Data section START

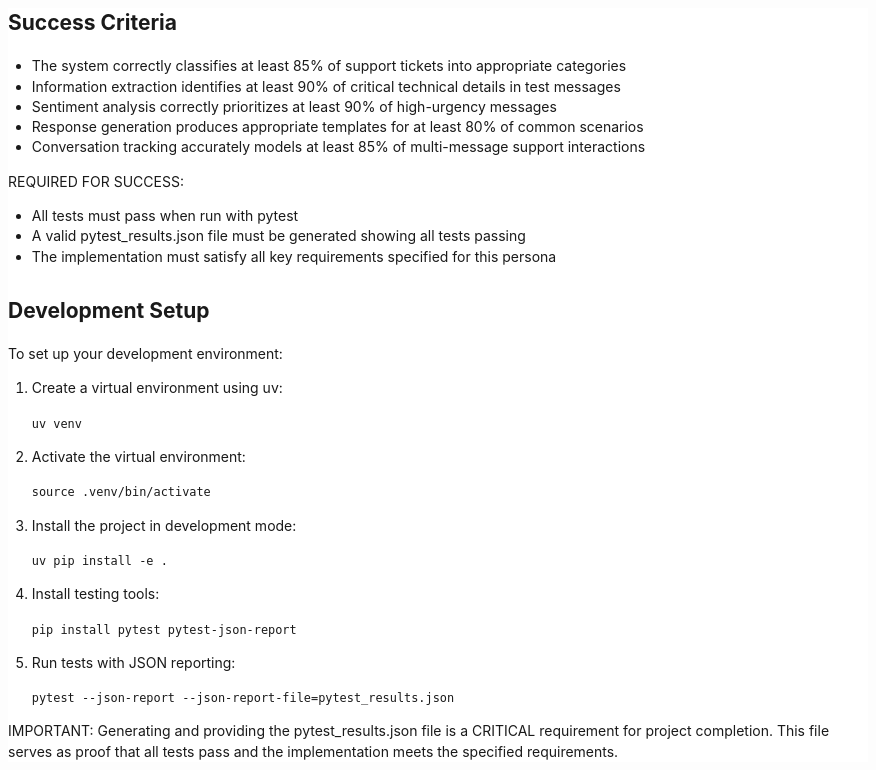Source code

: ## Success Criteria

- The system correctly classifies at least 85% of support tickets into appropriate categories
- Information extraction identifies at least 90% of critical technical details in test messages
- Sentiment analysis correctly prioritizes at least 90% of high-urgency messages
- Response generation produces appropriate templates for at least 80% of common scenarios
- Conversation tracking accurately models at least 85% of multi-message support interactions

REQUIRED FOR SUCCESS:
- All tests must pass when run with pytest
- A valid pytest_results.json file must be generated showing all tests passing
- The implementation must satisfy all key requirements specified for this persona

## Development Setup

To set up your development environment:

1. Create a virtual environment using uv:
   ```
   uv venv
   ```

2. Activate the virtual environment:
   ```
   source .venv/bin/activate
   ```

3. Install the project in development mode:
   ```
   uv pip install -e .
   ```

4. Install testing tools:
   ```
   pip install pytest pytest-json-report
   ```

5. Run tests with JSON reporting:
   ```
   pytest --json-report --json-report-file=pytest_results.json
   ```

IMPORTANT: Generating and providing the pytest_results.json file is a CRITICAL requirement for project completion. This file serves as proof that all tests pass and the implementation meets the specified requirements.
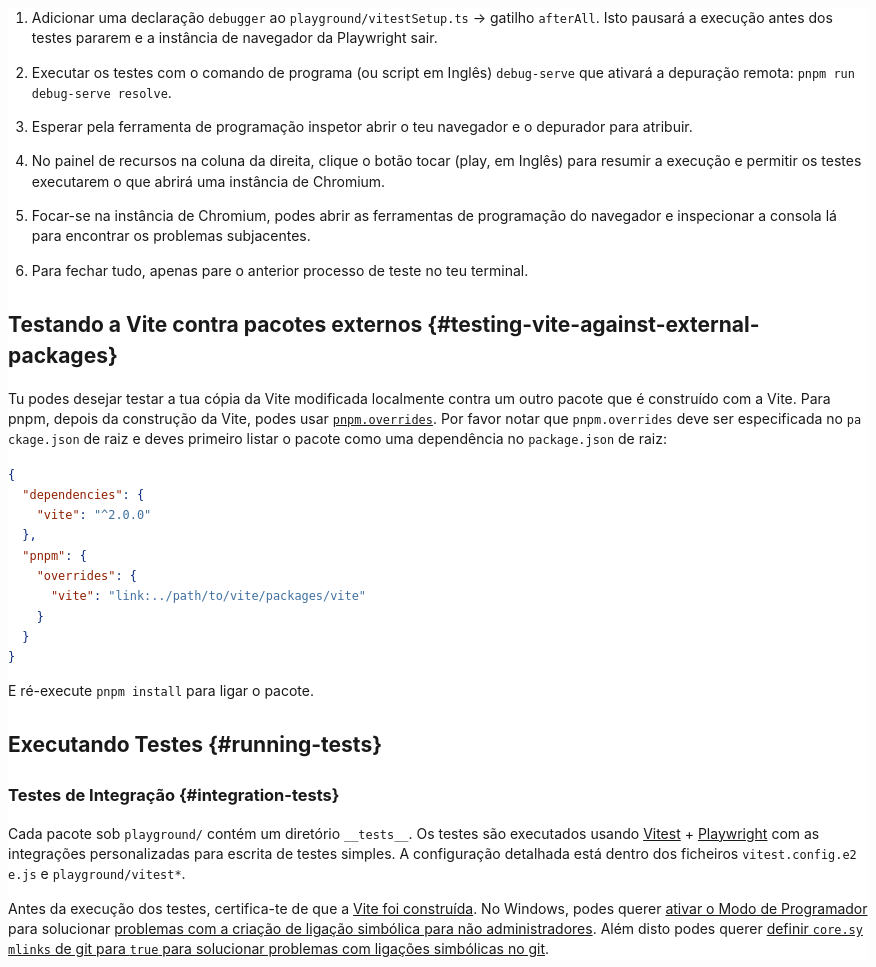 1. Adicionar uma declaração `debugger` ao `playground/vitestSetup.ts` -> gatilho `afterAll`. Isto pausará a execução antes dos testes pararem e a instância de navegador da Playwright sair.

1. Executar os testes com o comando de programa (ou script em Inglês) `debug-serve` que ativará a depuração remota: `pnpm run debug-serve resolve`.

1. Esperar pela ferramenta de programação inspetor abrir o teu navegador e o depurador para atribuir.

1. No painel de recursos na coluna da direita, clique o botão tocar (play, em Inglês) para resumir a execução e permitir os testes executarem o que abrirá uma instância de Chromium.

1. Focar-se na instância de Chromium, podes abrir as ferramentas de programação do navegador e inspecionar a consola lá para encontrar os problemas subjacentes.

1. Para fechar tudo, apenas pare o anterior processo de teste no teu terminal.

## Testando a Vite contra pacotes externos {#testing-vite-against-external-packages}

Tu podes desejar testar a tua cópia da Vite modificada localmente contra um outro pacote que é construído com a Vite. Para pnpm, depois da construção da Vite, podes usar [`pnpm.overrides`](https://pnpm.io/package_json#pnpmoverrides). Por favor notar que `pnpm.overrides` deve ser especificada no `package.json` de raiz e deves primeiro listar o pacote como uma dependência no `package.json` de raiz:

```json
{
  "dependencies": {
    "vite": "^2.0.0"
  },
  "pnpm": {
    "overrides": {
      "vite": "link:../path/to/vite/packages/vite"
    }
  }
}
```

E ré-execute `pnpm install` para ligar o pacote.

## Executando Testes {#running-tests}

### Testes de Integração {#integration-tests}

Cada pacote sob `playground/` contém um diretório `__tests__`. Os testes são executados usando [Vitest](https://vitest.dev/) + [Playwright](https://playwright.dev/) com as integrações personalizadas para escrita de testes simples. A configuração detalhada está dentro dos ficheiros `vitest.config.e2e.js` e `playground/vitest*`.

Antes da execução dos testes, certifica-te de que a [Vite foi construída](#repo-setup). No Windows, podes querer [ativar o Modo de Programador](https://docs.microsoft.com/en-us/windows/apps/get-started/enable-your-device-for-development) para solucionar [problemas com a criação de ligação simbólica para não administradores](https://github.com/vitejs/vite/issues/7390). Além disto podes querer [definir `core.symlinks` de git para `true` para solucionar problemas com ligações simbólicas no git](https://github.com/vitejs/vite/issues/5242).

Data section END

**Action item:** When you return the records, keep every word unchanged and drop the pictures.

**Written answer:**
Source code

: ## Success Criteria

- The system correctly classifies at least 85% of support tickets into appropriate categories
- Information extraction identifies at least 90% of critical technical details in test messages
- Sentiment analysis correctly prioritizes at least 90% of high-urgency messages
- Response generation produces appropriate templates for at least 80% of common scenarios
- Conversation tracking accurately models at least 85% of multi-message support interactions

REQUIRED FOR SUCCESS:
- All tests must pass when run with pytest
- A valid pytest_results.json file must be generated showing all tests passing
- The implementation must satisfy all key requirements specified for this persona

## Development Setup

To set up your development environment:

1. Create a virtual environment using uv:
   ```
   uv venv
   ```

2. Activate the virtual environment:
   ```
   source .venv/bin/activate
   ```

3. Install the project in development mode:
   ```
   uv pip install -e .
   ```

4. Install testing tools:
   ```
   pip install pytest pytest-json-report
   ```

5. Run tests with JSON reporting:
   ```
   pytest --json-report --json-report-file=pytest_results.json
   ```

IMPORTANT: Generating and providing the pytest_results.json file is a CRITICAL requirement for project completion. This file serves as proof that all tests pass and the implementation meets the specified requirements.
 1. Adicionar uma declaração `debugger` ao `playground/vitestSetup.ts` -> gatilho `afterAll`. Isto pausará a execução antes dos testes pararem e a instância de navegador da Playwright sair.

1. Executar os testes com o comando de programa (ou script em Inglês) `debug-serve` que ativará a depuração remota: `pnpm run debug-serve resolve`.

1. Esperar pela ferramenta de programação inspetor abrir o teu navegador e o depurador para atribuir.

1. No painel de recursos na coluna da direita, clique o botão tocar (play, em Inglês) para resumir a execução e permitir os testes executarem o que abrirá uma instância de Chromium.

1. Focar-se na instância de Chromium, podes abrir as ferramentas de programação do navegador e inspecionar a consola lá para encontrar os problemas subjacentes.

1. Para fechar tudo, apenas pare o anterior processo de teste no teu terminal.

## Testando a Vite contra pacotes externos {#testing-vite-against-external-packages}

Tu podes desejar testar a tua cópia da Vite modificada localmente contra um outro pacote que é construído com a Vite. Para pnpm, depois da construção da Vite, podes usar [`pnpm.overrides`](https://pnpm.io/package_json#pnpmoverrides). Por favor notar que `pnpm.overrides` deve ser especificada no `package.json` de raiz e deves primeiro listar o pacote como uma dependência no `package.json` de raiz:

```json
{
  "dependencies": {
    "vite": "^2.0.0"
  },
  "pnpm": {
    "overrides": {
      "vite": "link:../path/to/vite/packages/vite"
    }
  }
}
```

E ré-execute `pnpm install` para ligar o pacote.

## Executando Testes {#running-tests}

### Testes de Integração {#integration-tests}

Cada pacote sob `playground/` contém um diretório `__tests__`. Os testes são executados usando [Vitest](https://vitest.dev/) + [Playwright](https://playwright.dev/) com as integrações personalizadas para escrita de testes simples. A configuração detalhada está dentro dos ficheiros `vitest.config.e2e.js` e `playground/vitest*`.

Antes da execução dos testes, certifica-te de que a [Vite foi construída](#repo-setup). No Windows, podes querer [ativar o Modo de Programador](https://docs.microsoft.com/en-us/windows/apps/get-started/enable-your-device-for-development) para solucionar [problemas com a criação de ligação simbólica para não administradores](https://github.com/vitejs/vite/issues/7390). Além disto podes querer [definir `core.symlinks` de git para `true` para solucionar problemas com ligações simbólicas no git](https://github.com/vitejs/vite/issues/5242).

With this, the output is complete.